1.Device for the relative rotation angle adjustment of a camshaft of an internal combustion engine to a drive wheel, with an adjustment unit (6) which has an inner part (4) connected to the camshaft (2) in a rotationally fixed manner, the adjustment unit (6) enclosing the inner part (4) Cell wheel (12), which has a plurality of cells distributed over the circumference and delimited by webs (14a to 14c), which, by webs or wings (8a to 8c) of the inner part (4), which are guided angularly therein, each in two pressure chambers (22a to 22c or 24a to 24c) are subdivided, in the case of their hydraulic pressurization or pressure relief, the camshaft can be rotated via the webs or wings (8a to 8c) between two end positions relative to the cellular wheel (12) and that a movable locking element (66) with at least one Counter element in the other of the two components cellular wheel (12) or inner part (4) cooperates that the locking element (66) in one to a Dru leading space (22a)
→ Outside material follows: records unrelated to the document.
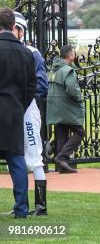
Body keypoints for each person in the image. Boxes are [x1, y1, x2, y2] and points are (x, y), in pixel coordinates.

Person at [0, 8, 37, 218]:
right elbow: (32, 85)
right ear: (14, 26)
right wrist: (20, 104)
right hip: (14, 111)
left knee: (16, 161)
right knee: (16, 162)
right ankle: (21, 208)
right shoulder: (25, 53)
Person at [13, 12, 49, 215]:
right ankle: (21, 204)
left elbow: (42, 85)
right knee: (15, 156)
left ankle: (41, 206)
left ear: (21, 30)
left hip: (27, 108)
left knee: (34, 154)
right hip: (14, 108)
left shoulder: (32, 52)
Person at [47, 44, 85, 173]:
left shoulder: (54, 69)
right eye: (74, 53)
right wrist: (80, 98)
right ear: (70, 56)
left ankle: (62, 166)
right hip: (67, 107)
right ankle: (62, 157)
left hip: (56, 107)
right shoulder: (68, 70)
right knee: (80, 132)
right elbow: (72, 89)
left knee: (62, 134)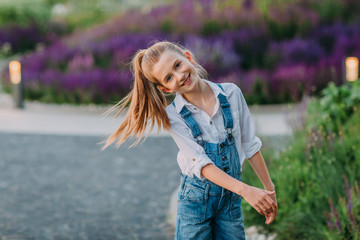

Hydraulic line (80, 82) is arranged and only releases the hydraulic line (80, 82) to the pressure chamber (22a) in an unlocked position and that bores (42a to 42c) leading to the pressure chambers (22a to 22c) are arranged in the inner part (4) The openings of the bores (42a to 42c) in the locked end position of the adjusting unit (6) are closed by the webs (14a to 14c) of the cellular wheel (12), characterized in that the locking element (66) is in a first unlocking position Can be transferred in which both the hole (82) controlled by the locking element (66) in the web (8a) and the holes (42a to 42c) leading to the pressure chambers (22a to 22c) in the inner part (4) are still closed and that the locking element (66) can be moved into a second unlocking position, in which the bore (82) leading to the pressure chamber (22a) is first released by the locking element (66) and after an initial adjustment path [a) of the inner part (4), the bores (42a to 42c) leading to the pressure chambers (22a to 22c) are also released. Device according to claim 1, characterized in that the

Locking element (66) is received in a bore (64) of a web (8a) and that the bore (64) is connected to the pressure chamber (22a) via a bore (82) arranged in the web (8a).